As much as I hate to decline potentially lucrative business deals (and of course my whole life I've being dying to front as a beneficiary) I have a sneaking suspicion that I'm not going to fall into 8.74 million dollars by contacting Huang Chi-Lin. And my guess is that millions of the recipients of this message feel the same way. So why go phishing with such lousy bait? Because even if you only git one nibble in a million, you've come out ahead. You've literally made almost no investment to get started.Dear Friend,
I am Mr.Chi-Lin Huang I work with Bank Sino Pac, formerly known
asInternational Bank of Taipei as Executive Vice President & Deputy Head
of Division,Wealth ManagementI have a deceased client funds in my bank of
$17.3M USD and I need you to front as beneficiary,your benefit is 50% of
the total funds.Ifinterested
contact me with your Name,Address and Phone number,for more information on
What do we have in education that compares to this--a relatively low investment (near negligible) with the potential for high payoff? I got thinking about this after a DRK-12 conference in which there was much discussion of the "next generation" of educational problems. Several of these discussion points were closely related to web 2.0 kinds of issues (flickr was explicitly invoked for example) along with (as you'd expect MMORPGs/environments like 2nd life). While there might be tremendous benefit to seeing someone put together a learning environment in 2nd life and then share it with the world it is not what I would characterize as "almost zero investment" quite the contrary, open education is all about investment--and in some sense the ROI isn't all that grand. To date, the biggest re-use I've seen of my (admittedly quite small) contribution to the community has come from/to myself. Students going through the new CS3 version of the flash class can choose to use the Flash 8 materials if they have an old version of the software--and pull them down from OCW.

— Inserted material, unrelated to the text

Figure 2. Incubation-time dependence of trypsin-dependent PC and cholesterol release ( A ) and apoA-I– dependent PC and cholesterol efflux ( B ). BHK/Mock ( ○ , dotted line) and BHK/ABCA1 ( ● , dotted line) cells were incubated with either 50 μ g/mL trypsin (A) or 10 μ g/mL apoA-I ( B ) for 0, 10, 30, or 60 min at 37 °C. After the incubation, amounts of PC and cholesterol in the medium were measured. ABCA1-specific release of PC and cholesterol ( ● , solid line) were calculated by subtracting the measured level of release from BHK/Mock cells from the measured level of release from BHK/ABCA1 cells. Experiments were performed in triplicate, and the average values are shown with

I'll grant that this has been tremendously useful. But--this still involved a fair amount of effort to put up (although I'll admit I didn't do much of the heavy lifting). So if open courseware and open education aren't the exciting investment opportunity of the educational domain what is? What comes at a minimal cost with the long odds of a high payoff? I see it in bad ways of course, my kids negotiate everything and I mean everything. Talk literally is cheap, so they've learned to speak up and see what happens--because they know it's a non-zero chance that we'll cave or change our minds. Sounds a lot like some of the behaviorist "pigeon pecking" experiments.
But can't this be a force for good? How about open content spam? You email a Shakespearean sonnet to the in boxes of teeming millions with the hope that a handful will actually read it. You add commentary/critique/discussion opportunities with the hope that 10% of them will continue on after just reading the sonnet.